Я недоверчиво уставилась на него.
— Как это? — Недоверчиво переспросил я. Я приподнялась на локтях и, не в силах вымолвить ни слова, разинула рот. Он ни в коем случае не был прав. — Я в это не верю.
Держа меня за подбородок, Эли придвинулся ближе, накрыл мои губы своими и поцеловал. Это был не просто поцелуй, это было клеймо, воспоминание о собственничестве, которое я, несомненно, должна был носить до самой смерти. Твердость его губ, притяжение его рта, когда он завладел моим, медленное поддразнивание его языком заставили мое тело задрожать, мои нервные окончания вспыхнуть, моя кожа покраснела от жара. Внезапно он отстранился и посмотрел на меня.
— Ты моя, Райли По, — сказал он мрачно и решительно. — И хотя ты, возможно, не сможешь остановить Викториана, я могу это сделать. — Его глаза изучали мои. — Я ни с кем не делюсь. Помнишь? Он должен быть остановлен.
Эли двигался так быстро, что мое зрение не различало ничего, кроме туманной полосы. Я спрыгнула с кровати, позволив простыне упасть на пол.
— Эли, подожди! — Воскликнула я, понимая, что паника уже близка. — А что ты собираешься делать?
Эли остановился у двери, и я заметила, что он уже переоделся. Одетый точно так же, как в тот первый день, когда я увидела его в витрине магазина «Татумания», в поношенных джинсах, белой футболке и ботинках, с рюкзаком за плечами, он выглядел как обычный крутой парень на улице: таинственный, опасный, с которым нельзя связываться. Я знала, что он был всем этим и гораздо, гораздо больше.
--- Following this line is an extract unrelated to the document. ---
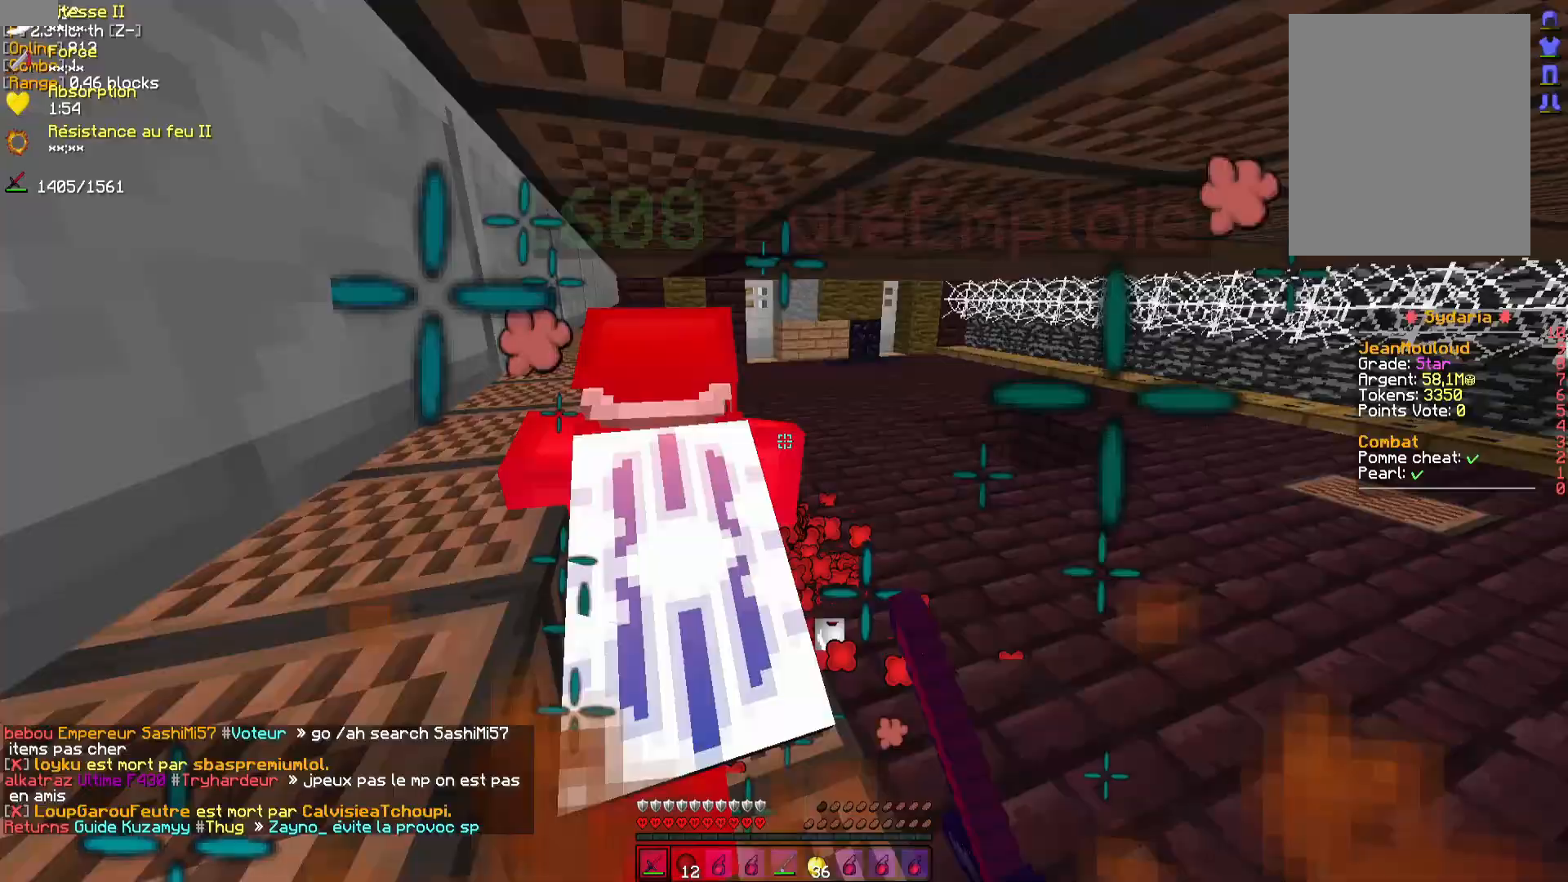
{"keys": [], "mouse": [], "events": [[83, "mouse_left", "down"], [167, "mouse_left", "up"], [217, "mouse_left", "down"], [300, "mouse_left", "up"], [317, "z", "up"], [383, "mouse_left", "down"], [450, "mouse_left", "up"]]}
Я также знала его ответ еще до того, как он слетел с его губ.
С выражением страстного желания, которое будет преследовать меня до конца моих дней, я наблюдала, как лицо Эли меняется от любящего до полного решительной ненависти.
— Я собираюсь убить его нахрен. — Он повернулся и направился к двойным дверям, но вдруг остановился. Он стоял ко мне спиной, его поза была непреклонной, неподвижной, как смерть. — Подожди меня, — тихо попросил он. А потом он исчез. Через несколько минут раздался грохот его серебристого байка, он замер на холостом ходу, а затем с ревом прокатился по улице. Я стояла и слушала, пока мотор не затих совсем.